[Standards-JIG] Re: proto-JEP: User Gaming
Frank van Schie
fvschie at gmail.com
Mon Sep 4 05:52:45 CDT 2006
Andreas Monitzer schreef:
> On Sep 01, 2006, at 11:06, Heiner Wolf wrote:
>
>> For such an opportunity we need a really useful spec and a really
>> good and widely deployed client. Most of us are not experts in
>> designing IM clients specifically for the need of gamers. We would
>> need hard core gamers of different games to tell us what kind of
>> information a real gamer would like to see. I (as a level 60 WoW
>> player) can only make informed guesses.
>
>
> My stance is, as soon as you have to think about different kinds of
> games, you're not designing generic enough.
Paragraphs are your friend.
I agree with your point.
> I'd suggest separating the generic information just between "looking
> for someone for playing", "currently playing" and a place to put the
> required game-specific information to (using its own namespace).
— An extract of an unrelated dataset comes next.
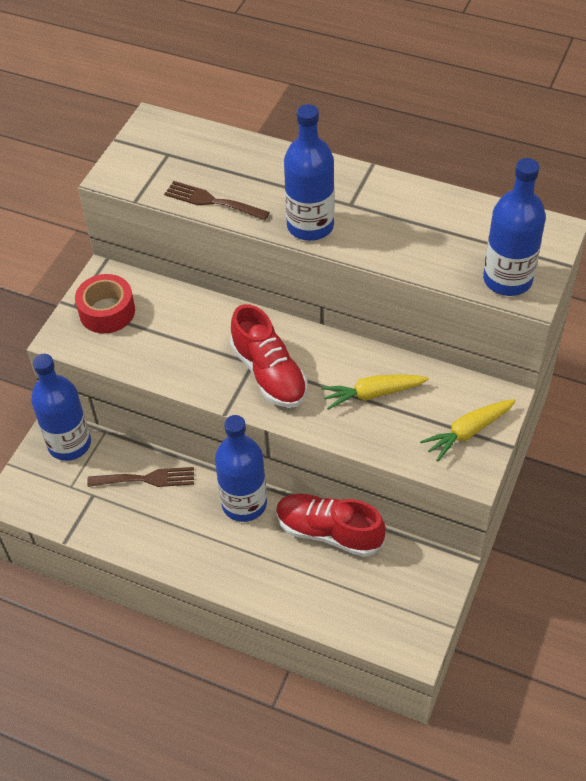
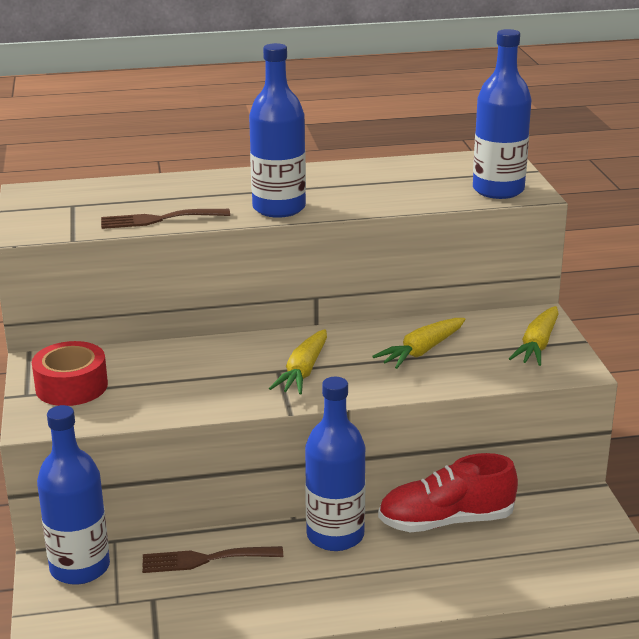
camera: 35 degrees left, 25 degrees down
brown fork [87,467,194,487] -> brown fork turned 150 degrees counterclockwise [142,546,283,573]
red shoe [230,304,307,408] -> yellow carrot [269,329,327,395]

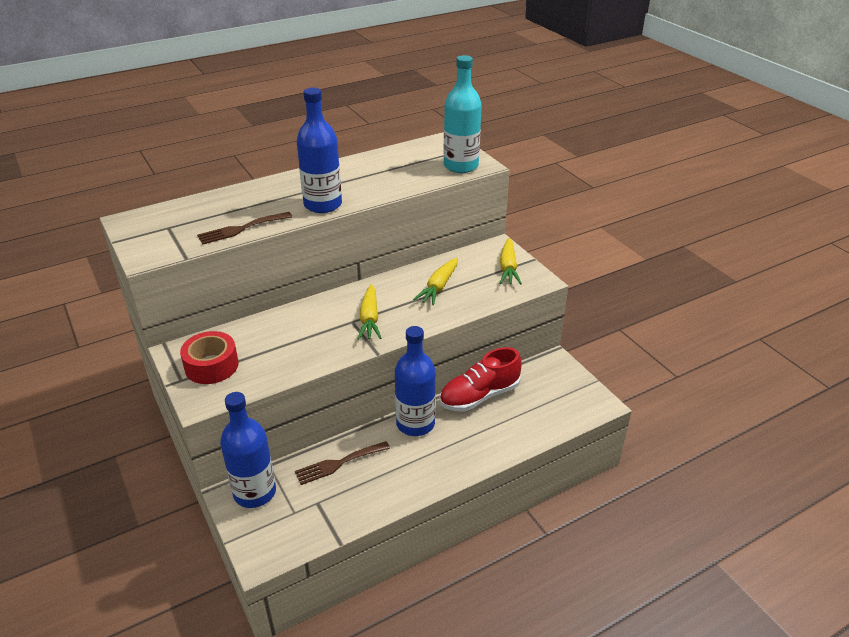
camera: 20 degrees left, 10 degrees up
blue bottle [473,29,532,199] -> turquoise bottle [443,55,482,173]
If
> someone really wants to use XMPP as the game communication protocol
> (definitely viable for round-based games), it should just use message-
> packets containing some custom extension (in its own namespace).
There is essentially two attributes of a game that are constant:
- Whether or not you are playing it (or wanting to play it, or
insert-status-here)
- The name of the game.
All the rest can vary, sometimes slightly, sometimes greatly.
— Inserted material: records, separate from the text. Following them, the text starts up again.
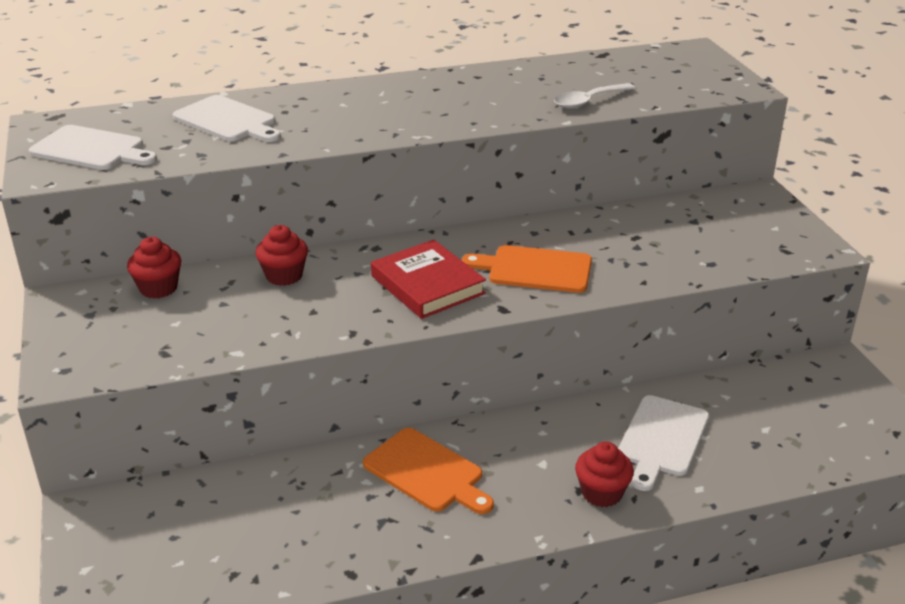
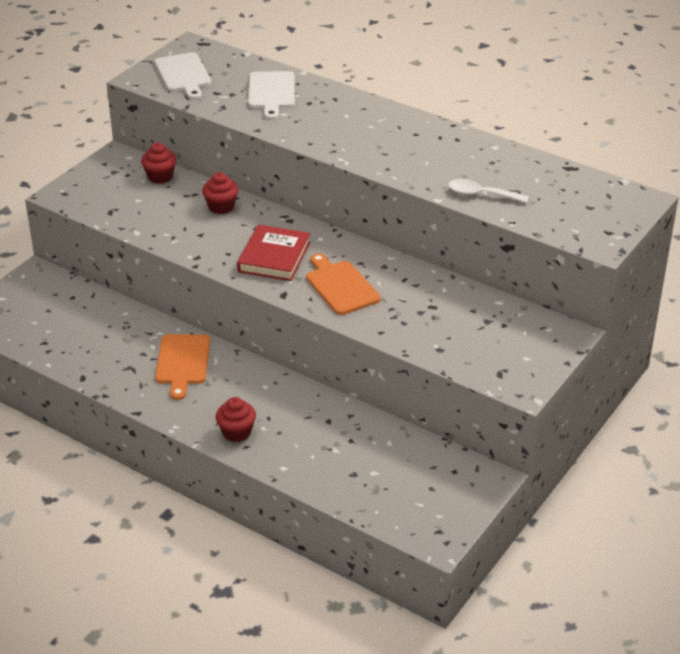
camera: 50 degrees right, 5 degrees up
white cutting board [618,395,709,491] -> none

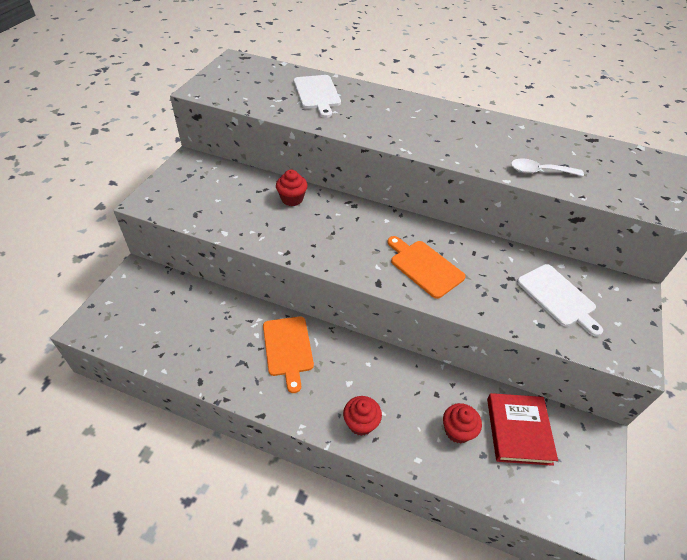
camera: 15 degrees left, 10 degrees up
red cupcake [141,143,176,184] -> red cupcake moved to [443,403,482,444]
white cutting board [155,52,211,100] -> white cutting board moved to [517,264,603,337]
red book [237,225,310,281] -> red book moved to [487,393,558,466]

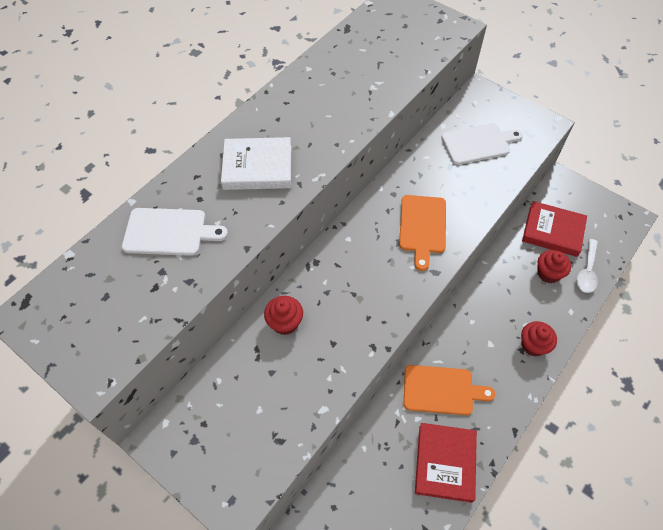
camera: 70 degrees left, 10 degrees up
orange cutting board [387,236,466,299] -> orange cutting board turned 60 degrees counterclockwise [399,195,446,271]
white spoon [511,159,584,176] -> white spoon moved to [577,239,598,293]
none -> white book [221,137,291,190]
none -> red book [415,423,477,503]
It seems to me that that the only way to properly offer information
about a game that is of use to that particular game, is to make the
actual field names and their contents freeform, backed by some registry.
You may also want some sort of language-independant ID for a game or
piece of software. MSN uses such IDs to start games and other software
with a value stored in the registry (games ensure they have updated the
registry with appropriate startup information for their ID-tag) to allow
all sorts of nice client-side stuff, when it's supported by games.